There is an arrogance that comes with believing and proclaiming that God – the God who created the heavens and the earth—loves us.
It’s arrogant.
I mean, it’s true. In the fullest and most wonderful sense, it’s true.
But, it’s arrogance. A holy arrogance. An arrogance born in truth. An arrogance to be accompanied by awe and wonder.
There is an unholy arrogance though. It’s the arrogance that says that God loves me…but you? They? Those sinners? Hardly.
Pfft.
It is this form of arrogance to which Jesus submits the parable that we so often refer to as the Parable of the Prodigal Son. As is often helpfully pointed out by scholars, the parable isn’t centrally about the prodigal, as much as it is about the other son. The son who stayed. The son who was indignant that his father received and celebrated the son who left.

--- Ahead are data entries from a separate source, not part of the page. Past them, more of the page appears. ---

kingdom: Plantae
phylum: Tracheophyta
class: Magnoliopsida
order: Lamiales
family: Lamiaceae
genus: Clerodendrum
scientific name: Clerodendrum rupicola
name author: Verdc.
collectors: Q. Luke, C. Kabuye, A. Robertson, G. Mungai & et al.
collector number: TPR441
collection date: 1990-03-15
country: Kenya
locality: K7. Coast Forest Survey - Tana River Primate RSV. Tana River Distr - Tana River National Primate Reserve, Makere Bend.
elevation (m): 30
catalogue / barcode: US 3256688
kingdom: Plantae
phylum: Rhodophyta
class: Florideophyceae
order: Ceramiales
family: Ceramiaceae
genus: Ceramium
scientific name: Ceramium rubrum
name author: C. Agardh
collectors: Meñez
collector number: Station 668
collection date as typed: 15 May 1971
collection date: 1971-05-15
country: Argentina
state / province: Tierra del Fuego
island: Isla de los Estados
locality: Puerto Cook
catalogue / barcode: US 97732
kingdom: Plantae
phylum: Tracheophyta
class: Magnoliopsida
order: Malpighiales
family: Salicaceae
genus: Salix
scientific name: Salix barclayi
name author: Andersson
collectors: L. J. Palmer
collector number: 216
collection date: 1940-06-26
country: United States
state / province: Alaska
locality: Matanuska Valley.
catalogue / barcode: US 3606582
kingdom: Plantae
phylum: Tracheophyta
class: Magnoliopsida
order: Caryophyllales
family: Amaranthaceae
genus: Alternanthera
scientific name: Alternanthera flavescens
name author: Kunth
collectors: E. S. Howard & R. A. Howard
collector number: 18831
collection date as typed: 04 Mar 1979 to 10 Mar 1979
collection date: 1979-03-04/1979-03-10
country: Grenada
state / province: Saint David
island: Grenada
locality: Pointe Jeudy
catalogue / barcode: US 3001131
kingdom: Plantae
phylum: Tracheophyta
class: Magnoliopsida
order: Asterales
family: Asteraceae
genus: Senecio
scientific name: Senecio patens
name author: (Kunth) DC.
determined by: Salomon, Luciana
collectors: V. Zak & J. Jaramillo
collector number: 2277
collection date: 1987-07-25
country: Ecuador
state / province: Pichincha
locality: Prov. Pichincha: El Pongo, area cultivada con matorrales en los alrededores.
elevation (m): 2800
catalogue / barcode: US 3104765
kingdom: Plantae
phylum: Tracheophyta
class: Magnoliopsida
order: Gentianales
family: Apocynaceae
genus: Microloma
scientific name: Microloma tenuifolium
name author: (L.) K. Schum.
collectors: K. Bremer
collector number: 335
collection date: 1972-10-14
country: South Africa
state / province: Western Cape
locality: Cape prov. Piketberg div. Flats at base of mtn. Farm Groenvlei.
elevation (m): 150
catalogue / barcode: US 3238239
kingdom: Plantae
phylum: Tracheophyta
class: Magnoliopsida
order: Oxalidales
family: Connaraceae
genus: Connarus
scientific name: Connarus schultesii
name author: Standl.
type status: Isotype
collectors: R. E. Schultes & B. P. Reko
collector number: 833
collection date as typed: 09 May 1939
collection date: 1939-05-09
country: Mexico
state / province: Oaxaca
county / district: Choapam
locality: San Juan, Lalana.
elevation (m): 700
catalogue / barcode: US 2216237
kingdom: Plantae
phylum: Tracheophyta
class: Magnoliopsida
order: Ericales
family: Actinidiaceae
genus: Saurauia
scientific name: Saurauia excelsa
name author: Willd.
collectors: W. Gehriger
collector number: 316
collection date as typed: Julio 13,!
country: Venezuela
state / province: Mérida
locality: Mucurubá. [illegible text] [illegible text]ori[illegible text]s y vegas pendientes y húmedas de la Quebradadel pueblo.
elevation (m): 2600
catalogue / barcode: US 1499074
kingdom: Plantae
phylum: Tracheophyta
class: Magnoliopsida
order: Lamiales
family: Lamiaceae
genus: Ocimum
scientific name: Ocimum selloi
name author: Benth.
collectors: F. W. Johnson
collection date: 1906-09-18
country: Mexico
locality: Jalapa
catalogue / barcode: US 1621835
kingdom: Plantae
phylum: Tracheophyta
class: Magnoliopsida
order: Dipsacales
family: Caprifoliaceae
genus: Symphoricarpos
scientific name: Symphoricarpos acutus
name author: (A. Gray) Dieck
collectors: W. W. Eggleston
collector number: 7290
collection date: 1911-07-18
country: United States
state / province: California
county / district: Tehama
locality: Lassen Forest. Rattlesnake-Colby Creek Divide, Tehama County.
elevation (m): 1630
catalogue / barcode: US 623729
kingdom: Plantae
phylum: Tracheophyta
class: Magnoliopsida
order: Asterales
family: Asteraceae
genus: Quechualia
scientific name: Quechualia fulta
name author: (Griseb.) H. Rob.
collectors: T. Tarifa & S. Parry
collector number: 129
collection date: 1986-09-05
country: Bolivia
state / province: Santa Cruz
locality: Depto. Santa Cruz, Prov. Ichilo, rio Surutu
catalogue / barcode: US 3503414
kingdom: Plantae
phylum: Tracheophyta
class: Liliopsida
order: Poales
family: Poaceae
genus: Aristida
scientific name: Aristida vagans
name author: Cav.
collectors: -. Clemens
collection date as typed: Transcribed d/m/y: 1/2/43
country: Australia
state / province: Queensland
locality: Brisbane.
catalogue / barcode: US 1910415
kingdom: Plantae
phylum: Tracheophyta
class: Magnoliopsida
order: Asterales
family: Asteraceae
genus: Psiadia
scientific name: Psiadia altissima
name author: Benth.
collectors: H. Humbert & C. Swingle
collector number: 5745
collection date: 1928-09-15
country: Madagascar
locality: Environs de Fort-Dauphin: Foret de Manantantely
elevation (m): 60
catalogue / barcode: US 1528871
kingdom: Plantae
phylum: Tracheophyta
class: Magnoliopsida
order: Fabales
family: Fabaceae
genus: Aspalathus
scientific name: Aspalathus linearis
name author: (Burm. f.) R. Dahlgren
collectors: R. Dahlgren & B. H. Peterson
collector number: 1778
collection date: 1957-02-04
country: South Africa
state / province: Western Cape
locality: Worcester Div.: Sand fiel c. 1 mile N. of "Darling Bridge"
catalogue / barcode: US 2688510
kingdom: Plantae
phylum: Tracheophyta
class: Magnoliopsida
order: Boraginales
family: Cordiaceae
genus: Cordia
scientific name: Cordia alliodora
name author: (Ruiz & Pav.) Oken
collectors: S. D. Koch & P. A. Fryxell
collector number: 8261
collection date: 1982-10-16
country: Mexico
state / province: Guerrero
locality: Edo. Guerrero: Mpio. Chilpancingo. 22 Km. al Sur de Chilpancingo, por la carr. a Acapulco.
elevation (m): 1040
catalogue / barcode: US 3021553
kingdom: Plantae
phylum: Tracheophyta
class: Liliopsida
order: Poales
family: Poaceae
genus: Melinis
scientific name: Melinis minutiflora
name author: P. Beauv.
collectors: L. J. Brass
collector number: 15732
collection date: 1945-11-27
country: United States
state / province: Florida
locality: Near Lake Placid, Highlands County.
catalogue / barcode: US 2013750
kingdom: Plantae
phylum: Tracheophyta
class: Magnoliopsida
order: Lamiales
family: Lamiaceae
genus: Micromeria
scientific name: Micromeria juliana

This parable was given by Jesus to the religious leaders of his day who were indignant that Jesus associated himself with “sinners.” Those religious leaders assumed that God loved them – of course God loved them – but the “sinners?”
I observe that the son-who-stayed, the son-who-pitched-a-fit wasn’t cast into the outer darkness where there was weeping and gnashing of teeth. He was simply compelled to regard his brother as his brother, and celebrate that his brother had returned.
For God’s character always receives those who repent and return, no matter what it is that we are turning from. When that returning son is us, we are received and celebrated. When that returning son is someone else, they are also received and celebrated.
And we are to be practitioners of holy arrogance, and that sort alone. In awe and wonder that God loves us, and our brothers and sisters, whoever they are and whatever they have done.